> [DATA EXTRACTS]:
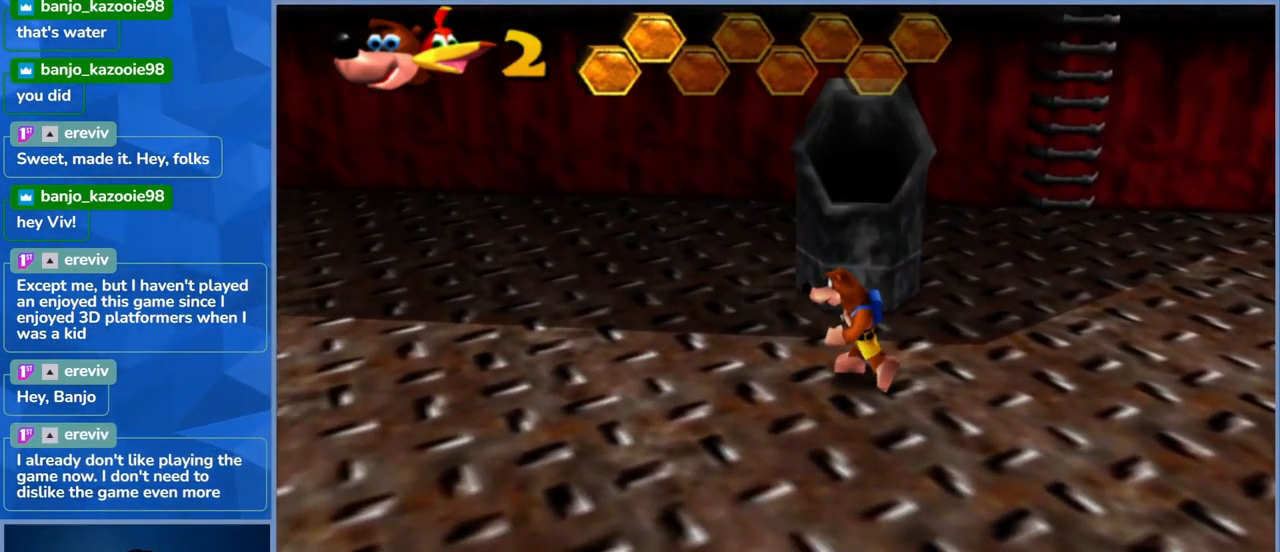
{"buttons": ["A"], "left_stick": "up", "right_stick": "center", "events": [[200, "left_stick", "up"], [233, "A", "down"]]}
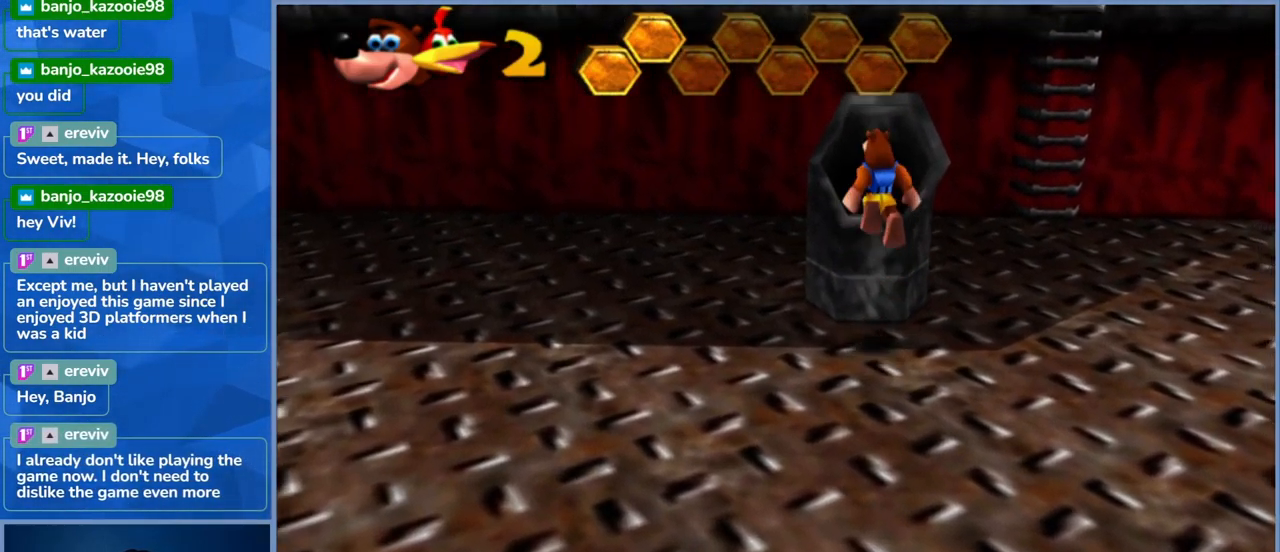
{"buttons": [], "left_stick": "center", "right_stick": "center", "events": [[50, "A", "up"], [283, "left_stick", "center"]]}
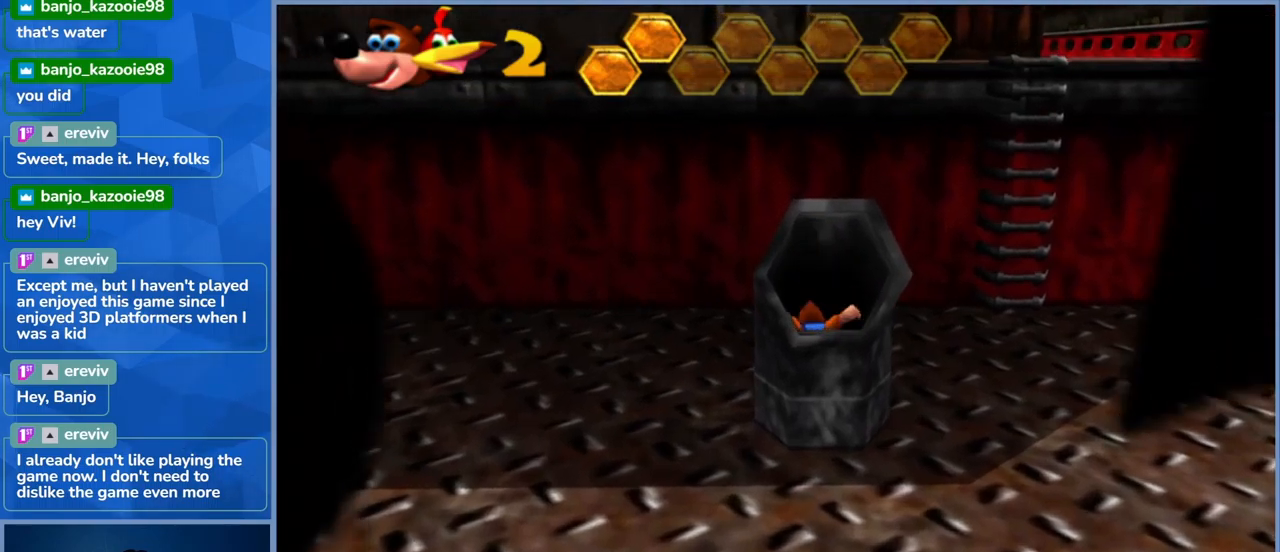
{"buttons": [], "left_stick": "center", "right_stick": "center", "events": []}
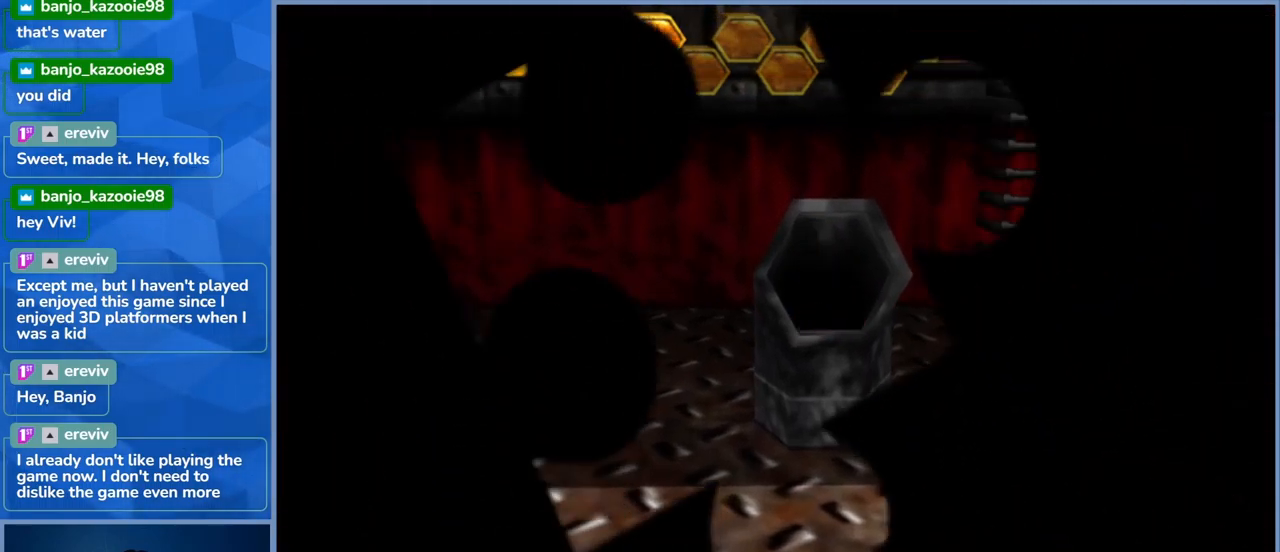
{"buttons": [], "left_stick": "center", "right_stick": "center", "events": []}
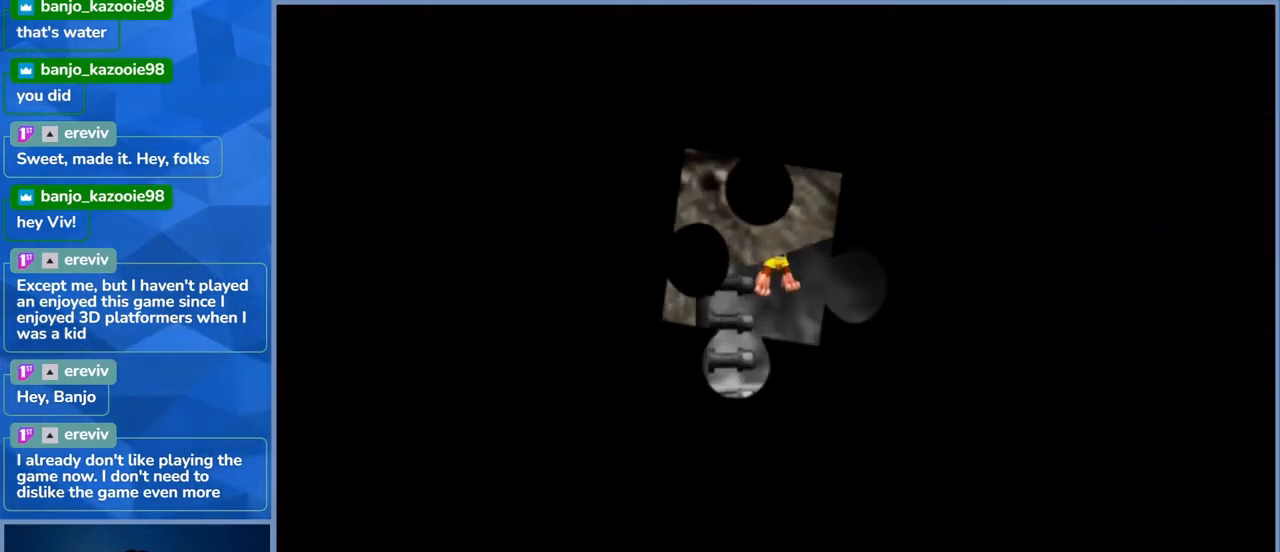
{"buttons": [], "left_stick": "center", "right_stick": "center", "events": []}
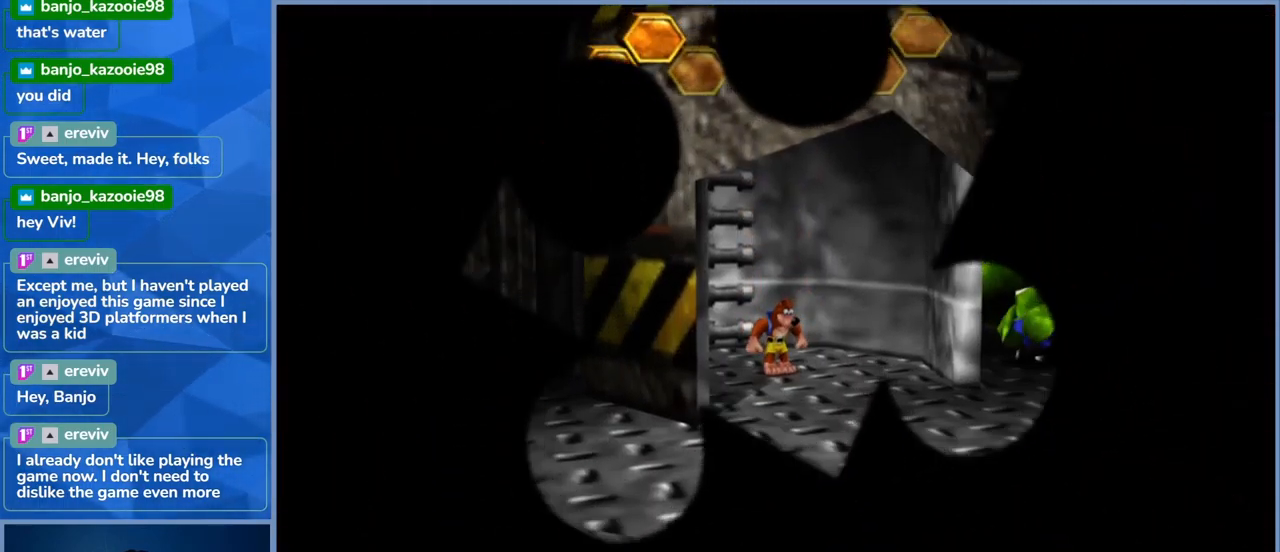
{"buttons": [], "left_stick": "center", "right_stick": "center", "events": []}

> [EXERCISE DIRECTIONS]: Transcribe each entry exactly, pictures excluded.

> [RESPONSE]:
{"buttons": ["A"], "left_stick": "up", "right_stick": "center", "events": [[200, "left_stick", "up"], [233, "A", "down"]]}
{"buttons": [], "left_stick": "center", "right_stick": "center", "events": [[50, "A", "up"], [283, "left_stick", "center"]]}
{"buttons": [], "left_stick": "center", "right_stick": "center", "events": []}
{"buttons": [], "left_stick": "center", "right_stick": "center", "events": []}
{"buttons": [], "left_stick": "center", "right_stick": "center", "events": []}
{"buttons": [], "left_stick": "center", "right_stick": "center", "events": []}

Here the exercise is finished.